The same Christian influence made him an inveterate opponent of war. Whilst in recent years the Labour Party has been led by a man who cajoled them into supporting an illegal war sold on false premises, Lansbury heroically and at some cost in terms of being physically attacked, opposed the slaughter that was the First world War. He believed that Christ tells us in word and example that to kill is wrong. This commitment to non violence would eventually be destructive in terms of his leadership of the Labour Party. He knew that faced with the radical evil that is Nazism his principles would be unnacceptable to the party he was so committed to. He was willing to step down but persuaded not to do so until Bevin administered the final and ruthless coup de grace. He carried on making efforts to avert a war but was to sadly die early in the Second World War.

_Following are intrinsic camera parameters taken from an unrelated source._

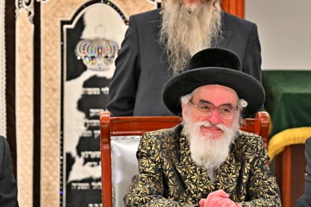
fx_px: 2487
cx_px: 189
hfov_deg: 7.2
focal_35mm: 288
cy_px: 121
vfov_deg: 4.8
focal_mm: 120
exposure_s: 1/200
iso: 640
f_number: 4
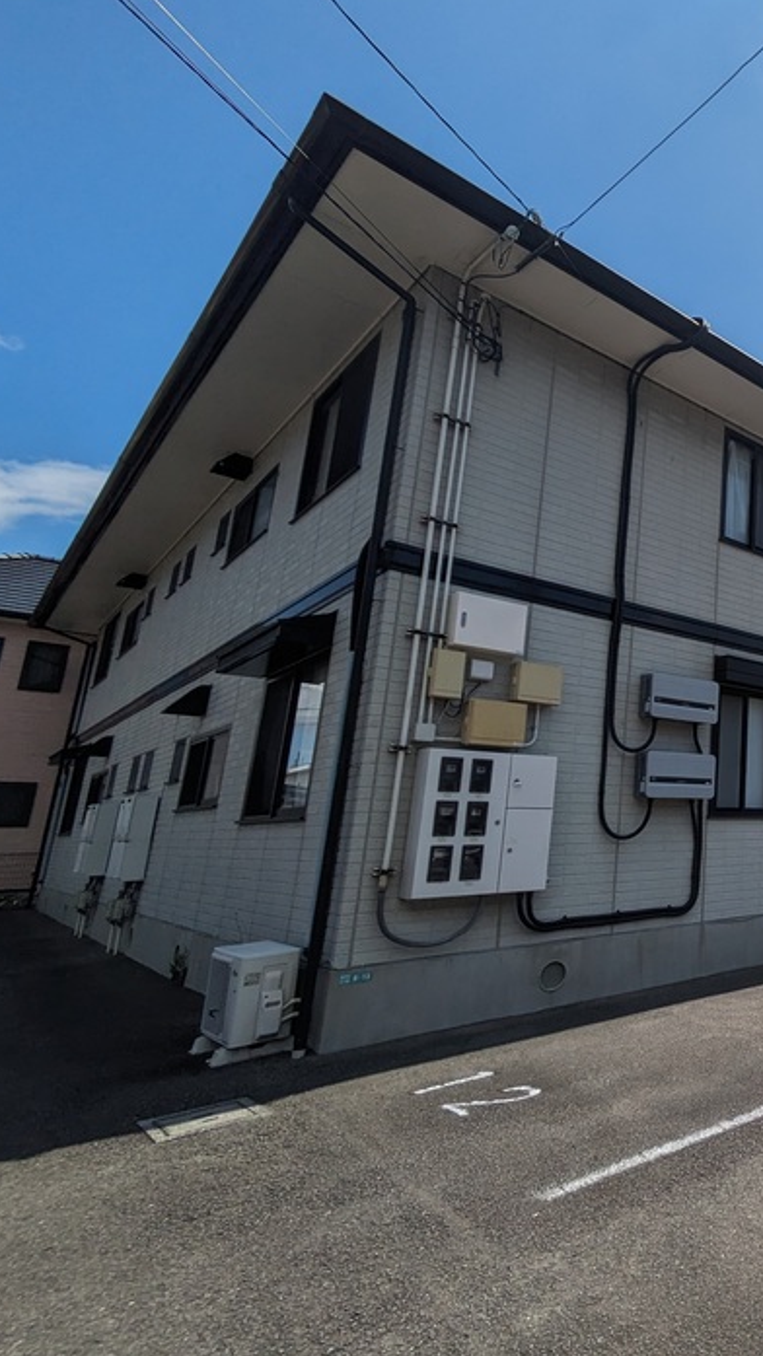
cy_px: 663
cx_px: 906
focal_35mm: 21
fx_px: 755
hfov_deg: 39.5
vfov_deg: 83.8
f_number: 2.2
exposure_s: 1/2747
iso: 46
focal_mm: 1.83
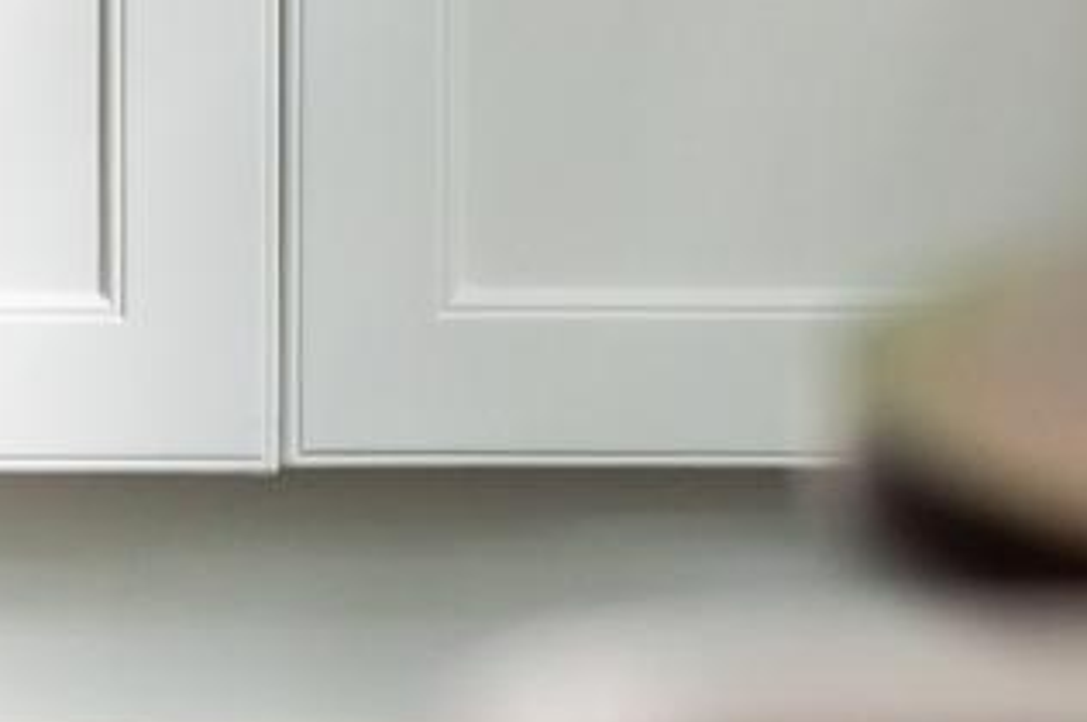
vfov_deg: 3.0
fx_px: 13664
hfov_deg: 4.5
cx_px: -922
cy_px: -468
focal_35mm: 453
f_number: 3.2
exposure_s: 1/125
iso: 1600
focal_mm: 70
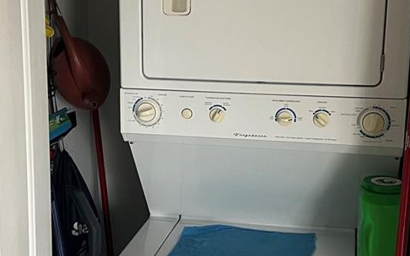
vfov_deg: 19.2
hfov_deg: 30.2
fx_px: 760
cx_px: 192
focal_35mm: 68
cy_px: 130
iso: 160
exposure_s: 1/60
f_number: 1.5
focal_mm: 5.7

What can one say about this? In a way he was unlucky to lead the Labour Party at a time when the most radically evil force in modern history was threatening all that was decent. Many said that on the peace matter he was not practical but his opposition to the First World War had been practical and if heeded might have saved the world from the horrors not just of 1914-18 but also 1939-45. Still in a world today when so much of politics is conducted by “dessicated calculating machine” type politicians playing a game I find something very attractive about a man who demonstrated deep principles rooted in Christ. Certainly a question that comes from studying Lansbury is how one handles seeming contradictions between real politics and faith. In the case of war Lansbury himself is aware that pacifism has its costs and needs to be conducted with bravery. Yet who can say that war is without cost and often contributes to a continuation of the cycle of violence and destruction.
Lansbury stands out on other issues as well. He was a supporter of womens' suffrage at a time when many in the labour movement regarded it as a side issue. Lansbury even resigned his Parliamentary seat over the issue to fight a by election which he lost. Another example it might be said of principle winning out over political judgement. Equally he stood firm in a conviction regarding the advantages of total abstinence. It is likely that this concern regarding alcohol came from having a father who drank rather too much. The later George Thomas who was later to be Speaker of the House of commons recalled with thanksgiving a visit by Lansbury to his constituency to speak against the demon drink which both men felt had destructive effects on many families.
Of course Lansbury made political misjudgements. Yet I see him as an inspirational follower of Jesus. His life reminds us of the twin gospel imperatives of being in solidarity with the poor and opposing the very principle of war. These stances built on Jesus are stances that Christians and Socialists today would do well to emulate. Every time I read more than a page or two of scriptures I come to the conclusion that to neglect these emphases is inconsistent with being follower as opposed to fans of Jesus.
In the next few weeks I will re read the book with more care than I managed on my first reading. I want to reconnect with the vision of a man whose politics were of the greatest nobility. But then as a follower of Jesus I know that for me discipleship means being in solidarity with the poor and being an inveterate enemy of war even if such a path is countercultural.